● **WORK INSTRUCTION**: Skip the pictures. Transcribe the rest of the data below without changing a word.

● **STORED DATA**:

=== Begin Enclosure ===

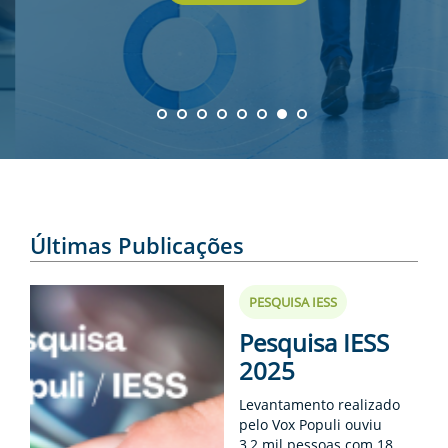
ENTOS
PAÇO
PRENSA
OG
Anterior
Next
Últimas Publicações
-
PESQUISA IESS
Pesquisa IESS
2025
Levantamento realizado
pelo Vox Populi ouviu
3,2 mil pessoas com 18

=== End Enclosure ===

● **EXPECTED ANSWER**:
ENTOS
PAÇO
PRENSA
OG
Anterior
Next
Últimas Publicações
-
PESQUISA IESS
Pesquisa IESS
2025
Levantamento realizado
pelo Vox Populi ouviu
3,2 mil pessoas com 18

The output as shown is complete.